Comme prévu, nous sommes allés aussi à Angad voir l’ancienne ferme de mon beau-frère (décédé ainsi que ma sœur). Les 200 ha de vigne ont été remplacés par des oliviers, irrigués aussi en goutte-à-goutte, évidemment cette culture convient mieux aux Marocains. En plus à Angad, il y a souvent des gelées au printemps et, de son temps, mon beau-frère, lorsqu’il y avait risque de gelée, se levait de nuit pour mettre en route de puissants appareils produisant du brouillard et ainsi protéger ses vignes au lever du soleil car c’est le réchauffement brutal des jeunes pousses qui provoque des dégâts. Lorsque mon beau-frère était revenu quelques années après la nationalisation de son exploitation, le gérant, à l’époque, lui avait dit qu’il n’avait pas envie de se relever de nuit et que de toutes les façons, gel ou pas, cela ne changeait pas grand-chose à son salaire !

Lors de ma visite, j’ai expliqué au gardien qui nous étions et que nous avions envie de voir un peu les bâtiments où ma nièce avait passé sa petite enfance. Il nous a aimablement laissé rentrer dans la cour de la ferme. Nous sommes allés aussi voir le bâtiment de la cave de vinification qu’avait construite mon beau-frère.

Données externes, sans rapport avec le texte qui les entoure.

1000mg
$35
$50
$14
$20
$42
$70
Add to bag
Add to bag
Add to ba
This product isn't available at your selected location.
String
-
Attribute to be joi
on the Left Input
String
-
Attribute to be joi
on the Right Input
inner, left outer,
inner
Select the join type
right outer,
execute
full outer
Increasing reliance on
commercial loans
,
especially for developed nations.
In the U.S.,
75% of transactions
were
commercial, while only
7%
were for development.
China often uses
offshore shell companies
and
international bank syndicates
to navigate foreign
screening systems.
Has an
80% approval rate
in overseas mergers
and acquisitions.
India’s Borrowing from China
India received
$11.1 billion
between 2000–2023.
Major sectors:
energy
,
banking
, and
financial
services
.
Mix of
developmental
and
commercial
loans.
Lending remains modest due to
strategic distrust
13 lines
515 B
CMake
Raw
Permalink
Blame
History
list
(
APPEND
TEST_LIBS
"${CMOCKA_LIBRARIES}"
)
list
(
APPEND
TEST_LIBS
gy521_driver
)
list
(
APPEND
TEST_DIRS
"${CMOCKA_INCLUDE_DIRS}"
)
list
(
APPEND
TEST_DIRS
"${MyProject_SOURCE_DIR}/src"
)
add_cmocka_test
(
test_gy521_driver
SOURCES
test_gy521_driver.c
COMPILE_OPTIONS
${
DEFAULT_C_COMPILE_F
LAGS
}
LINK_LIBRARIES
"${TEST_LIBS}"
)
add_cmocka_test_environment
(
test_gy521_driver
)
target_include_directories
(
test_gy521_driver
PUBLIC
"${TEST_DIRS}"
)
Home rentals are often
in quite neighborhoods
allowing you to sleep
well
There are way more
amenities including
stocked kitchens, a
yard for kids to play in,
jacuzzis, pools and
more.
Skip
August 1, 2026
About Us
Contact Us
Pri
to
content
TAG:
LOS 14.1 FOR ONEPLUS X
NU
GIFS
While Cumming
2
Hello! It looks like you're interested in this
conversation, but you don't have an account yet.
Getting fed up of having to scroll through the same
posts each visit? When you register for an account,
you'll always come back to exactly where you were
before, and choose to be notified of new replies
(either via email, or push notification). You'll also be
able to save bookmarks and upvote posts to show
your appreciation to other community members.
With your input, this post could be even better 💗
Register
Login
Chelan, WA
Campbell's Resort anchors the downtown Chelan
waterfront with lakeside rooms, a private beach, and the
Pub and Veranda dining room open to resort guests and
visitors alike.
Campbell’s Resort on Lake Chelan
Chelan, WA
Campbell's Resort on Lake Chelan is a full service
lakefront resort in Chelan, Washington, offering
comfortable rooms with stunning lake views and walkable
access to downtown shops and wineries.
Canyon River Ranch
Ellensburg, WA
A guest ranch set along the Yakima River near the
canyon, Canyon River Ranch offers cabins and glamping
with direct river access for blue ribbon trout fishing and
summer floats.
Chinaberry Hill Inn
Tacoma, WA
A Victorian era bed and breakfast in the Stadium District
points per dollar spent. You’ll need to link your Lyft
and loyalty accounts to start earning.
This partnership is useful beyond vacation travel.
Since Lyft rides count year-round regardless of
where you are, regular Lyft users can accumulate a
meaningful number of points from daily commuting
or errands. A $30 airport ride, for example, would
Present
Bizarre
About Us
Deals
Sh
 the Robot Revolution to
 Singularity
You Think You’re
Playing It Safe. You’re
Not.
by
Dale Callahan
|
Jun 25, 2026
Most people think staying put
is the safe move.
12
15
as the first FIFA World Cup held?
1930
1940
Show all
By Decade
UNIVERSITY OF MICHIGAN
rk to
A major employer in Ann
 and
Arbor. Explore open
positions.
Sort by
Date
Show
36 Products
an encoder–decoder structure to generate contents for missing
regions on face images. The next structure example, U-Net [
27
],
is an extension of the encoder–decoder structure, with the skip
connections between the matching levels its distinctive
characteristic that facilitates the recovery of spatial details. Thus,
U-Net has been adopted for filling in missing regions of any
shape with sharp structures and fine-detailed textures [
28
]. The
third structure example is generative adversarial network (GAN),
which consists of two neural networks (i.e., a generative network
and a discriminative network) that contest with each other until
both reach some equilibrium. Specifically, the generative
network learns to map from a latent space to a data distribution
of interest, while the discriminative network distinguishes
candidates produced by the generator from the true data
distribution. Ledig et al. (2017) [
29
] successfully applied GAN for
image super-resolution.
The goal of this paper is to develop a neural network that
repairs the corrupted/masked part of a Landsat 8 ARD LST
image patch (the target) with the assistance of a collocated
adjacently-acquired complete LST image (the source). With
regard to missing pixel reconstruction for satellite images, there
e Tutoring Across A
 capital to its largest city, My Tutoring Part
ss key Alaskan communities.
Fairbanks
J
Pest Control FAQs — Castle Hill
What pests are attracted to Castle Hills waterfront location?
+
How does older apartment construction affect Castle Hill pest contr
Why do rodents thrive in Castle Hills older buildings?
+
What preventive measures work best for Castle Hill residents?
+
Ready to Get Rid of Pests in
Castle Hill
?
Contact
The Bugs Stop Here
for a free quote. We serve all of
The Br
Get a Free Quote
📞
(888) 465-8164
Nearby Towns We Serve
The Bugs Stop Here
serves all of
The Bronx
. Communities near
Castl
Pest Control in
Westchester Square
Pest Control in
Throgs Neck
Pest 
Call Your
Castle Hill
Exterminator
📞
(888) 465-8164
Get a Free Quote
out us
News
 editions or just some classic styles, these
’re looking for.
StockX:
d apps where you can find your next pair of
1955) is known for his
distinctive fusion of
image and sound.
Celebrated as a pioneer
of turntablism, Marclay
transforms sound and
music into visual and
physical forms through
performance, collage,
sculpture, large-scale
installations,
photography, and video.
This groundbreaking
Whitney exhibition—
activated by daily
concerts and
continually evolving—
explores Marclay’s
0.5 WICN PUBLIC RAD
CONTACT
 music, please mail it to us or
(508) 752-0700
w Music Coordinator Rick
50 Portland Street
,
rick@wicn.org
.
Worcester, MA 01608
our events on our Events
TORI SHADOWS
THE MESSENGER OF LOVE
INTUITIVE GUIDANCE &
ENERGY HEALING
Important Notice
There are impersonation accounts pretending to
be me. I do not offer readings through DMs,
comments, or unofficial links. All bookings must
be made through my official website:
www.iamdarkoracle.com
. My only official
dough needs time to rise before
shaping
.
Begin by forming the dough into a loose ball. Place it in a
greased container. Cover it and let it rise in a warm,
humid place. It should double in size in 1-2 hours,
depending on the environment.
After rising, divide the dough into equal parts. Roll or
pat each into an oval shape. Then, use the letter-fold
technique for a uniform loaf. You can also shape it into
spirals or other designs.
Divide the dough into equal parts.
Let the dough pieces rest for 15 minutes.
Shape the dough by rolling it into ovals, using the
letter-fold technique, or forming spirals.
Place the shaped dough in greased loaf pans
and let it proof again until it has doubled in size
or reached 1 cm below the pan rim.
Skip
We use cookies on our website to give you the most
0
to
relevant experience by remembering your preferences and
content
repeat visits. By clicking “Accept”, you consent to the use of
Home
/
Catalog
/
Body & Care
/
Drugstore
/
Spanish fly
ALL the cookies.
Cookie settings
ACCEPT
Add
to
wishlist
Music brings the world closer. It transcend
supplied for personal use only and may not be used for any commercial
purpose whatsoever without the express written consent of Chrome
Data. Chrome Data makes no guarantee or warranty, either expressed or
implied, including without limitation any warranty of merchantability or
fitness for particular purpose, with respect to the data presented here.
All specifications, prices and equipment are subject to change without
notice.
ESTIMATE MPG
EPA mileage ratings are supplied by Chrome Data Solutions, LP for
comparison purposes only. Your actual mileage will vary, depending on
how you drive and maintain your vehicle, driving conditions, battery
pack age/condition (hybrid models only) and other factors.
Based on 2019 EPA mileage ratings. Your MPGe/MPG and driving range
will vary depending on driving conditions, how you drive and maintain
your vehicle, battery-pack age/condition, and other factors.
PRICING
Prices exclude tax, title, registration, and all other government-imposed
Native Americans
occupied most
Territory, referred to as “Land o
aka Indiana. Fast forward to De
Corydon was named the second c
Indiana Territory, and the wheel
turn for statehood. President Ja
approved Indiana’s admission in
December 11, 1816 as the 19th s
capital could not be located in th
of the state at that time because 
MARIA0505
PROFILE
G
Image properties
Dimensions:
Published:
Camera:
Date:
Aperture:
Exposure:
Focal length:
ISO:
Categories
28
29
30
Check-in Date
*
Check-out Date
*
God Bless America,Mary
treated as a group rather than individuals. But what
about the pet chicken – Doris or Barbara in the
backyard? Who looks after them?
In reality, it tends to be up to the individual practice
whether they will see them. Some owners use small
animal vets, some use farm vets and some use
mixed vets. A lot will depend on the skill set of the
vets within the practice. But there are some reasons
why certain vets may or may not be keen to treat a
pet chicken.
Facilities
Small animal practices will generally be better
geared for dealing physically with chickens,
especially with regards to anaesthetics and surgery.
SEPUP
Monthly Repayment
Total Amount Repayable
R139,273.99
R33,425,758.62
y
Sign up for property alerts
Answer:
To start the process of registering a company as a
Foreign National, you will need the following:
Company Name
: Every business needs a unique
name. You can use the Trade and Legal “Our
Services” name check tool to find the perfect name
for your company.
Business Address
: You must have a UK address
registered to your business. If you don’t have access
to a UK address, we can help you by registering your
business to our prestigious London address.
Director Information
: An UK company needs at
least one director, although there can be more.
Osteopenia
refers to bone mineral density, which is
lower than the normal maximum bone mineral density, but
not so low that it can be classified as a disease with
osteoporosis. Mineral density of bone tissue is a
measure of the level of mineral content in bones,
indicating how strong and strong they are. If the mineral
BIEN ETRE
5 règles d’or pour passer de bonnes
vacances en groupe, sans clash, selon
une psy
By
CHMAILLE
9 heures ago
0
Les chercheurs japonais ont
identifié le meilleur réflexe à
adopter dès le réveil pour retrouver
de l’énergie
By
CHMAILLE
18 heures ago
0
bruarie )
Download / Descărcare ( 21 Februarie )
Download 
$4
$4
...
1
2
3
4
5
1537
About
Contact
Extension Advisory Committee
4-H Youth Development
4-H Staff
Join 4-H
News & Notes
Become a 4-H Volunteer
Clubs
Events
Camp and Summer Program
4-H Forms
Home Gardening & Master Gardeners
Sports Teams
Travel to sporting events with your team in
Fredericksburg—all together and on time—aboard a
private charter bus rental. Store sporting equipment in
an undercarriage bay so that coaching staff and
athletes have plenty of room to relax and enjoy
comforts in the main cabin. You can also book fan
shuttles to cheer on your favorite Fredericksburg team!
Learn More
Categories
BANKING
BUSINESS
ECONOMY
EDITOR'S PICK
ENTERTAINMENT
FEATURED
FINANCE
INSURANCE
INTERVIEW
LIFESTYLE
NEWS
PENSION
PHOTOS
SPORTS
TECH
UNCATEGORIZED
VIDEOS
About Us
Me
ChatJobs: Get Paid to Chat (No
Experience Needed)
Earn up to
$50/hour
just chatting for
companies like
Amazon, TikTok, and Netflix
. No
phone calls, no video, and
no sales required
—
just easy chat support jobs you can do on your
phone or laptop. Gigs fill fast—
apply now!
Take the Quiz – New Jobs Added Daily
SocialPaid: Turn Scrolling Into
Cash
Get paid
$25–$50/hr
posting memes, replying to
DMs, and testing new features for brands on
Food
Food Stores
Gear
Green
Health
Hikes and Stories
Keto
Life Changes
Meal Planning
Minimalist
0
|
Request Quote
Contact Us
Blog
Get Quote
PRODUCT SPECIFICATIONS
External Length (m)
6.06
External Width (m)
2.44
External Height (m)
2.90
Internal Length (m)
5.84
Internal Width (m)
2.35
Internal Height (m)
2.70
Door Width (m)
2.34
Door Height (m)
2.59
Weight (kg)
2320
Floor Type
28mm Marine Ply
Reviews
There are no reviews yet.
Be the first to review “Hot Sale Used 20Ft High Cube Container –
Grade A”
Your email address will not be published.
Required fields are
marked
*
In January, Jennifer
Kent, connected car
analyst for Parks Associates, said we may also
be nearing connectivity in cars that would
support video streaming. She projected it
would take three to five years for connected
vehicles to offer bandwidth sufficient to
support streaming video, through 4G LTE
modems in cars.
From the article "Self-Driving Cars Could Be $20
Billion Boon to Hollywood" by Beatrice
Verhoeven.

Evidemment elle n’a plus d’utilité et était à l’abandon. J’ai essayé d’expliquer au gardien que la toiture en plaques d’amiante-ciment, comme cela se faisait autrefois, qui était complètement délabrée, représentait un danger pour sa santé, mais mon arabe est approximatif et je ne pense pas que cela l’ait inquiété !

C’étaient quelques souvenirs…hadi hya dounia, comme disent les Marocains. Ainsi est le monde.